Written request:
Transcribe all of the material below verbatim, omitting the pictures from your answer.

Material for this task:
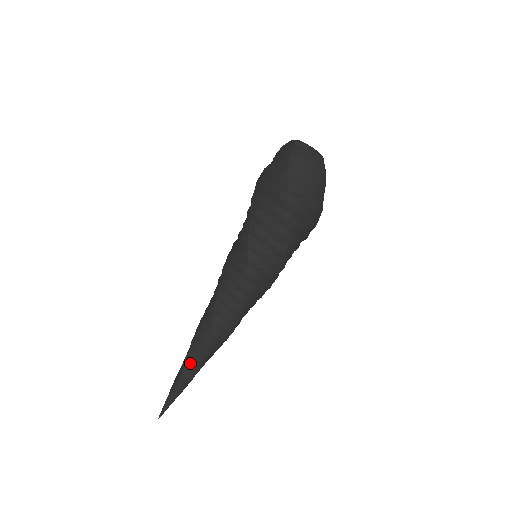
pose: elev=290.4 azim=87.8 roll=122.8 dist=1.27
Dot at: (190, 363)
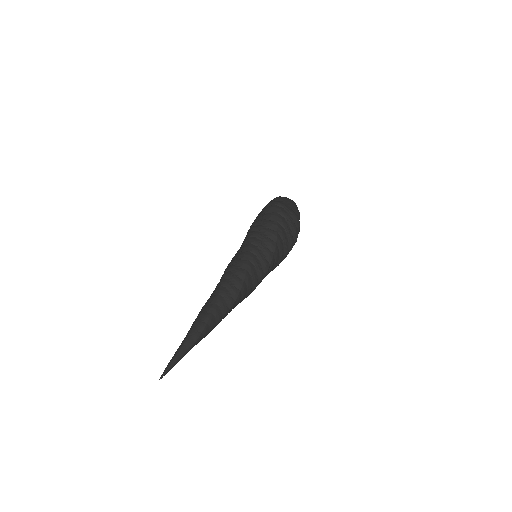
Dot at: (199, 319)
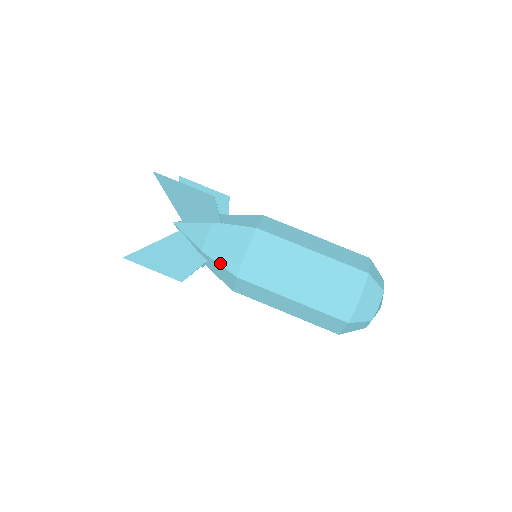
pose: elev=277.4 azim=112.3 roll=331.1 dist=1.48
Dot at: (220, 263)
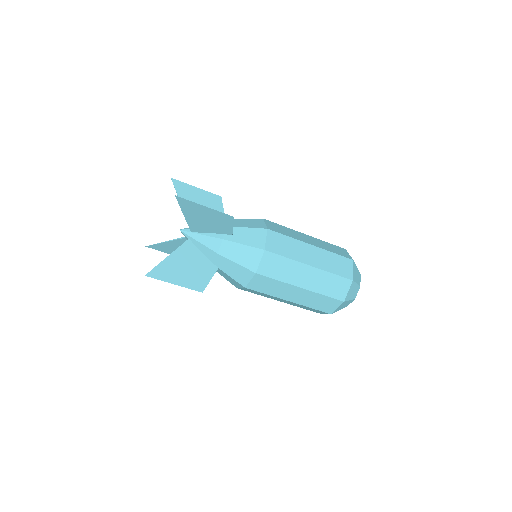
Dot at: occluded
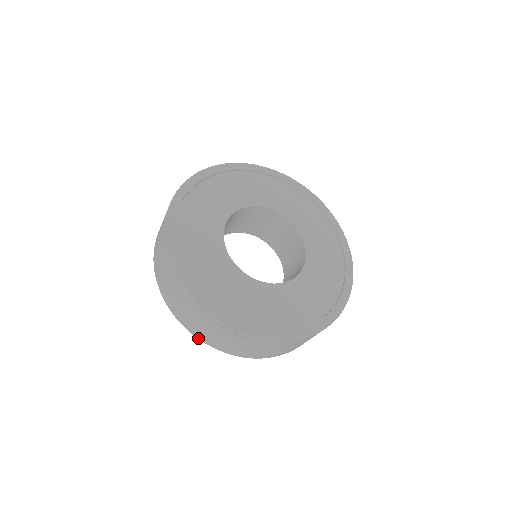
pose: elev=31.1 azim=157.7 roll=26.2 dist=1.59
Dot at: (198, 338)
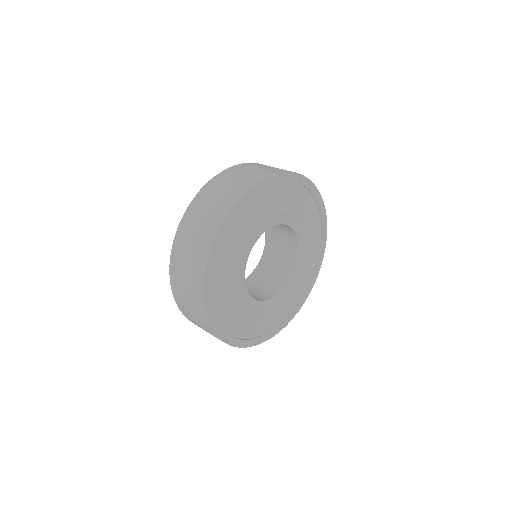
Dot at: occluded
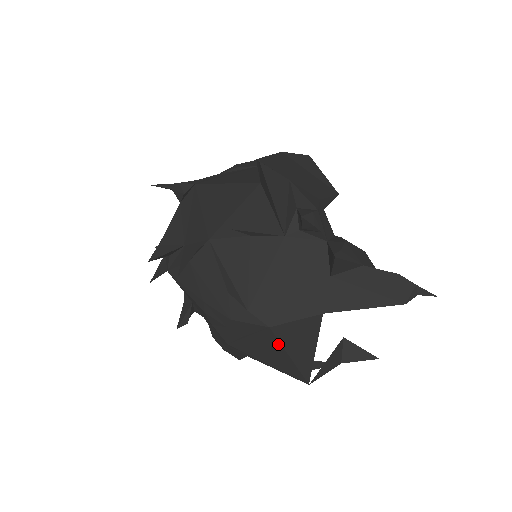
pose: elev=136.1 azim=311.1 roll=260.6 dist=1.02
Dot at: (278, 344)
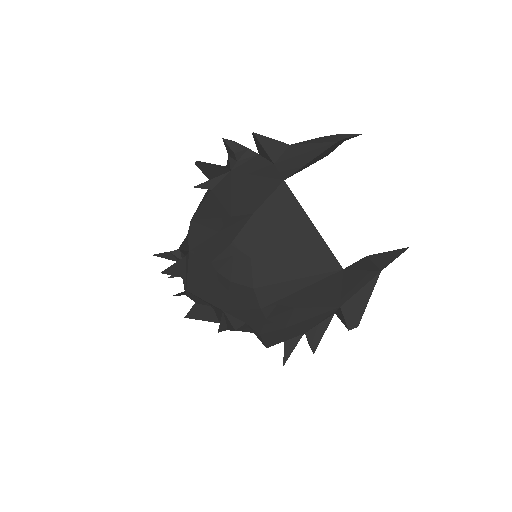
Dot at: (275, 231)
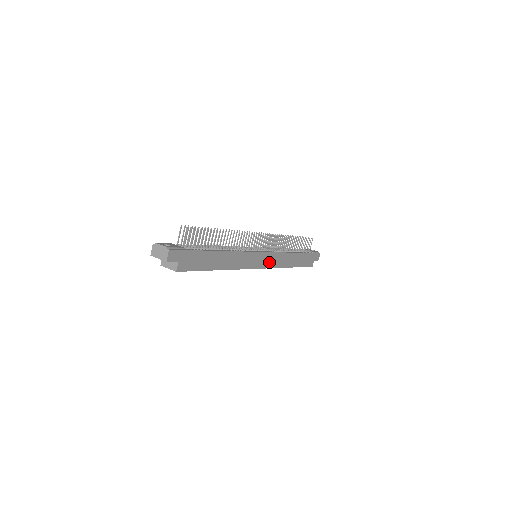
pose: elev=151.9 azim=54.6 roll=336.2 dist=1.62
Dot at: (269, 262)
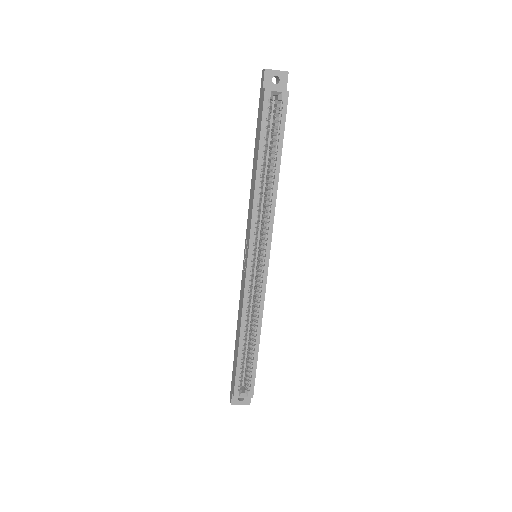
Dot at: occluded
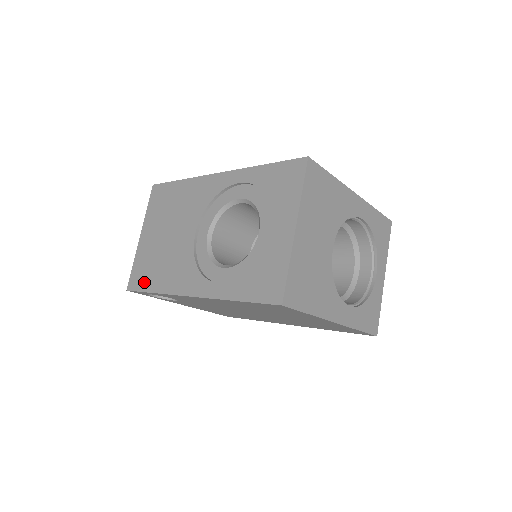
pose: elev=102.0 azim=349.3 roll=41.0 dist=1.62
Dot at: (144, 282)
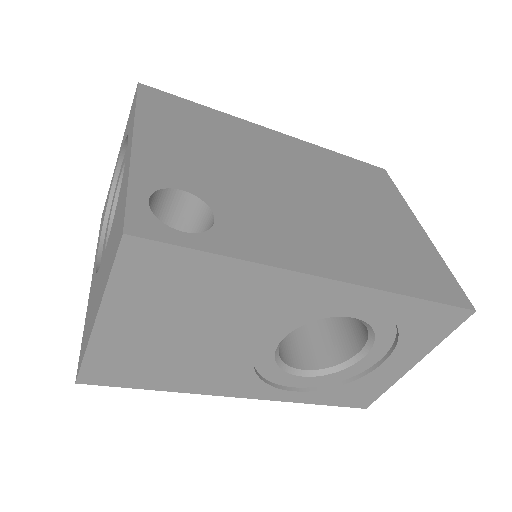
Dot at: (130, 380)
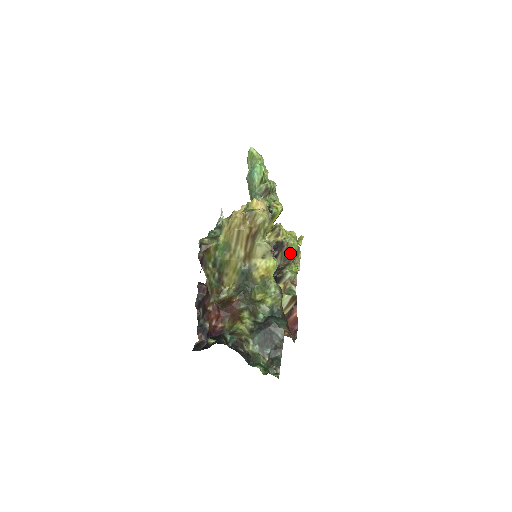
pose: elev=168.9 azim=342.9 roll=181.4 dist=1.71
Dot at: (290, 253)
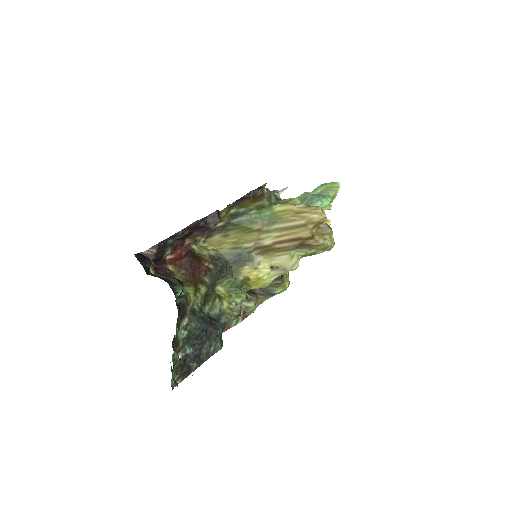
Dot at: (273, 290)
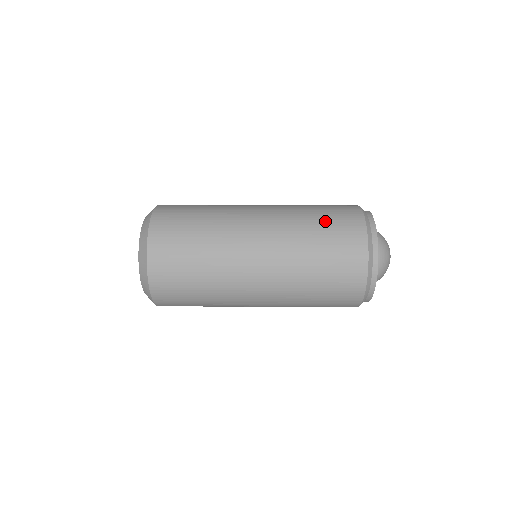
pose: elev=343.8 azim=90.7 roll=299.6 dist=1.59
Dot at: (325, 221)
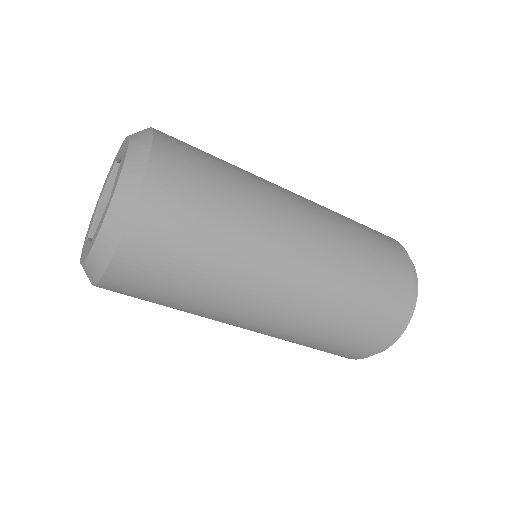
Dot at: occluded
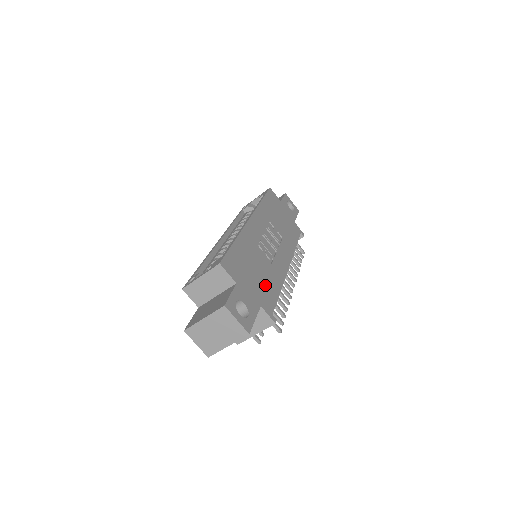
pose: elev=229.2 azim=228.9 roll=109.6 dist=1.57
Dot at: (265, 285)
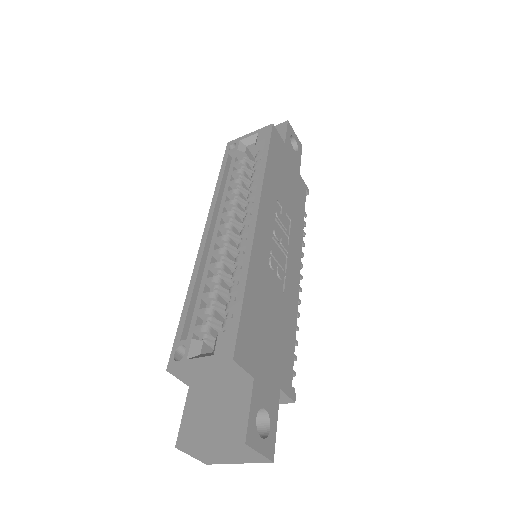
Dot at: (281, 341)
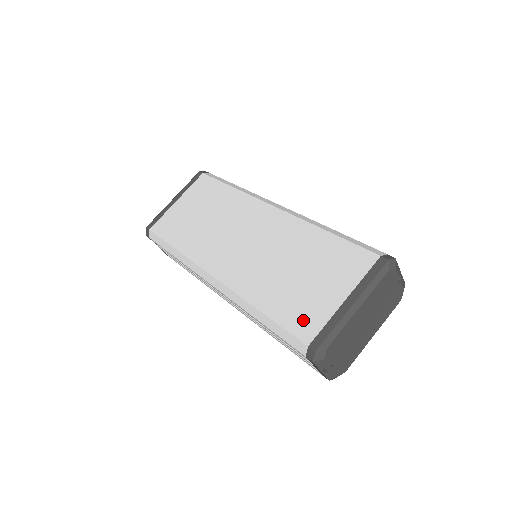
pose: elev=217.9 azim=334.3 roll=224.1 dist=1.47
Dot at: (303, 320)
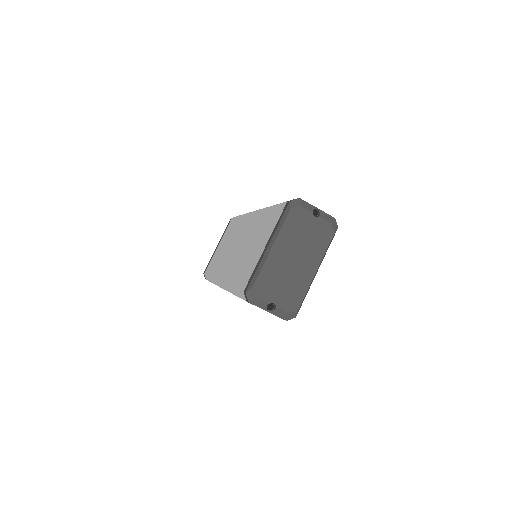
Dot at: (245, 276)
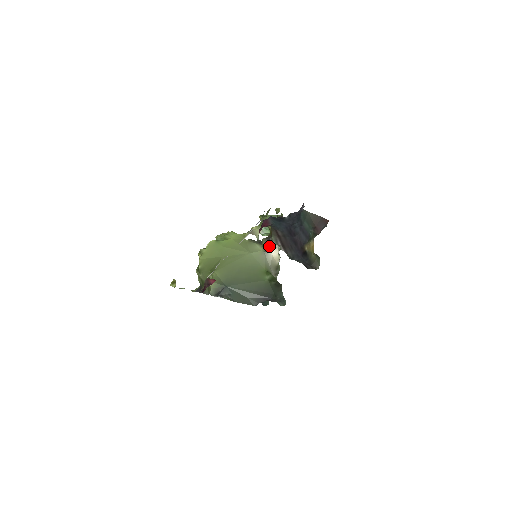
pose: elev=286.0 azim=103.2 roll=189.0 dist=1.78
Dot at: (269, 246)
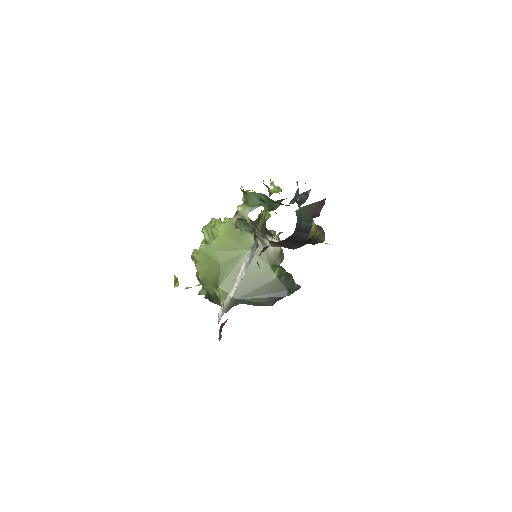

Written answer:
pose: elev=290.4 azim=87.8 roll=122.8 dist=1.27
Dot at: (190, 363)
Dot at: (199, 319)
pose: elev=277.4 azim=112.3 roll=331.1 dist=1.48
Dot at: (220, 263)
Dot at: occluded
pose: elev=31.1 azim=157.7 roll=26.2 dist=1.59
Dot at: (198, 338)
Dot at: occluded
pose: elev=136.1 azim=311.1 roll=260.6 dist=1.02
Dot at: (278, 344)
Dot at: (275, 231)
pose: elev=151.9 azim=54.6 roll=336.2 dist=1.62
Dot at: (269, 262)
Dot at: occluded
pose: elev=102.0 azim=349.3 roll=41.0 dist=1.62
Dot at: (144, 282)
Dot at: (130, 380)
pose: elev=168.9 azim=342.9 roll=181.4 dist=1.71
Dot at: (290, 253)
Dot at: (273, 290)
pose: elev=343.8 azim=90.7 roll=299.6 dist=1.59
Dot at: (325, 221)
Dot at: occluded
pose: elev=229.2 azim=228.9 roll=109.6 dist=1.57
Dot at: (265, 285)
Dot at: (281, 341)
pose: elev=217.9 azim=334.3 roll=224.1 dist=1.47
Dot at: (303, 320)
Dot at: (245, 276)
pose: elev=286.0 azim=103.2 roll=189.0 dist=1.78
Dot at: (269, 246)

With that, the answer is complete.